The success of agricultural development programmes in developing countries such as Malawi largely depends on the nature and extent of use of mass media to mobilise people. Planners in developing countries realise that agriculture development can be hastened with the effective use of mass media. But is the country’s media doing enough to help promote the sector that drives the country’s economy? FATSANI GUNYA finds out from REX CHAPOTA of Farm Radio Trust whose mandate is to help promote the growth of the sector.
Modern agriculture demands the use and adoption of modern technology and innovations. Are farmers getting all the help in this regard?
In Malawi where literacy levels among farmers are from low to moderate, the choice of communication media is of vital importance. In this regard, the media is significant in the transferring of modern agricultural technology to literate and illiterate farmers alike within a short time. New technology, research and development and the current issues and challenges faced by farmers are some of the issues that are often being highlighted in today’s agricultural programming. But barriers still remain in communicating agricultural research. The challenge is both with the media and science researchers themselves. They seem not to be collaborating effectively and in the end, it is the farmer who ends up being confused either with complex information or lack of it.
How crucial is the media in growing the country’s agricultural sector?
In a country such as Malawi, where the economy is solely agriculture-led, nothing seems more important in agricultural development than the dissemination of latest agricultural information among the farmers. For this purpose, mass media plays an important role in educating and informing its specific target audiences on the current development in agriculture. This is a country where agriculture has assisted in terms of enhancing economic growth, offering a huge number of employment opportunities and uplifting the socio-economic status of the community. To further enhance this sector’s potential and ability, it is important to ensure that the beneficiary, who is the farmer, is provided with all the current and updated agricultural information such as new t echnologies, new products, methods of
But why is it crucial for the media to spear-heard agricultural revolution?
Malawi’s agricultural landscape needs a revolution. It has to go beyond the basics. One only has to check the National Agriculture Policy to have a feel of what this country can achieve through agriculture. Our farming communities are still behind in new innovations as traditional methods still persist. On the other hand, our scientists have great breakthroughs in the labs and greenhouses. For instance, the Lilongwe University of Agriculture and Natural Resources (Luanar) has the highest concentration of professors in the [Sadc] region. That speaks volumes of what a major force we can be in the sector. There is much more that needs to be done to increase funding to science And then the population boom is real. In 2030, it is estimated that the country will have 30 million plus people in Malawi with same area of land, not to mention the everchanging climate and weather challenges we continue to face. Climate change is here to stay, communicating climate change science is critical.
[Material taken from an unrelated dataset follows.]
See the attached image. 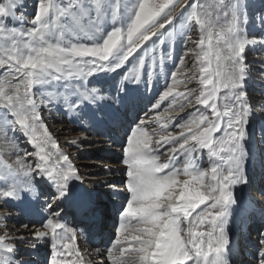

Does this mean the media is not doing enough in reporting agriculture science?
We are not yet there, but we can always do better. Science reporting unlike sports, politics, business, arts and culture-is generally placed on the fringes of mainstream journalism. But without doubt, it is important to expose and educate farmers with the current and updated agriculture information. The growth value alone proves that agriculture in Malawi has the potential to strengthen the economy and has the ability to enhance farmers’ socioeconomic status.
What are the major barriers to effectively communicate agricultural science research in Malawi?
Close analysis shows that there are various deep-rooted factors that tend to keep science at the bottom of newsgathering, packaging and dissemination. Some of the most difficult challenges facing science reporters are linked to stereotypes and mythsassociated with the work of journalists and scientists-that have yet to be overcome. It is still assumed that when dealing with serious academic, professional and research issues, scientists have their own communication outlets, especially peer-reviewed journals that are inaccessible to the general public.